Gap dividing Aborigines growing

By Nick Bryant
BBC News, Sydney

Aborigine with Australia flag, march by indigenous war veterans, Sydney April 08
Some indigenous Australians say the National Day is actually 'Invasion Day'

A national report on Aboriginal social and economic trends in Australia has shown their condition has deteriorated.

In particular it showed that the gap between indigenous and non-indigenous citizens has grown wider in areas like child abuse and domestic violence.

It revealed that Aboriginal children are six times as likely to be abused as non-indigenous children.

The Australian Prime Minister Kevin Rudd said it was a devastating report on an unacceptable situation.

The new government report contains a grim inventory of statistics, which indicate that the longstanding gap in living standards between black and white Australians is, if anything, getting wider.

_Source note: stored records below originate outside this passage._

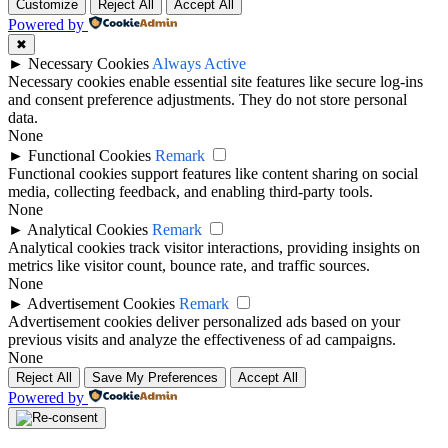
Customize
Reject All
Accept All
Powered by
✖
►
Necessary Cookies
Always Active
Necessary cookies enable essential site features like secure log-ins
and consent preference adjustments. They do not store personal
data.
None
►
Functional Cookies
Remark
Functional cookies support features like content sharing on social
media, collecting feedback, and enabling third-party tools.
None
►
Analytical Cookies
Remark
Analytical cookies track visitor interactions, providing insights on
metrics like visitor count, bounce rate, and traffic sources.
None
►
Advertisement Cookies
Remark
Advertisement cookies deliver personalized ads based on your
previous visits and analyze the effectiveness of ad campaigns.
None
Reject All
Save My Preferences
Accept All
Powered by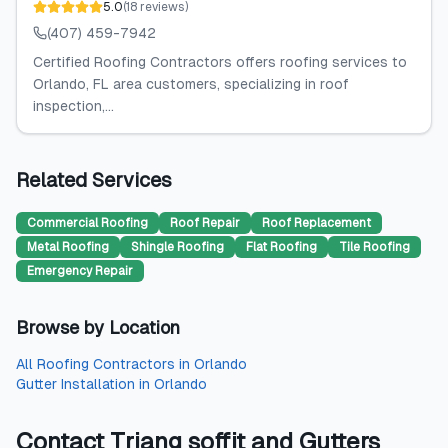
5.0
(
18
reviews
)
(407) 459-7942
Certified Roofing Contractors offers roofing services to
Orlando, FL area customers, specializing in roof
inspection,...
Related Services
Commercial Roofing
Roof Repair
Roof Replacement
Metal Roofing
Shingle Roofing
Flat Roofing
Tile Roofing
Emergency Repair
Browse by Location
All
Roofing Contractors
in
Orlando
Gutter Installation
in
Orlando
Contact
Triang soffit and Gutters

One finding, that Aboriginal children are six times more likely than non-indigenous children to be abused, represents a significant increase.

The report also revealed that the indigenous homicide rate was seven times higher than the non-indigenous rate; and that Aboriginal people were 13 times more likely to end up in jail.

The report measured 50 key indicators of disadvantage, and found that there has been no improvement in 80% of them.

There have been no gains, for instance, in literacy or numeracy rates.

In an otherwise bleak assessment, one of the few areas of improvement was employment.

Mr Rudd started his term in office with an apology to Aborigines for past injustices and pledged that his government would aim to close the gap.

Speaking in the country's Northern Territory, the home to many Aborigines, Mr Rudd called this a devastating report which was unacceptable and required decisive action.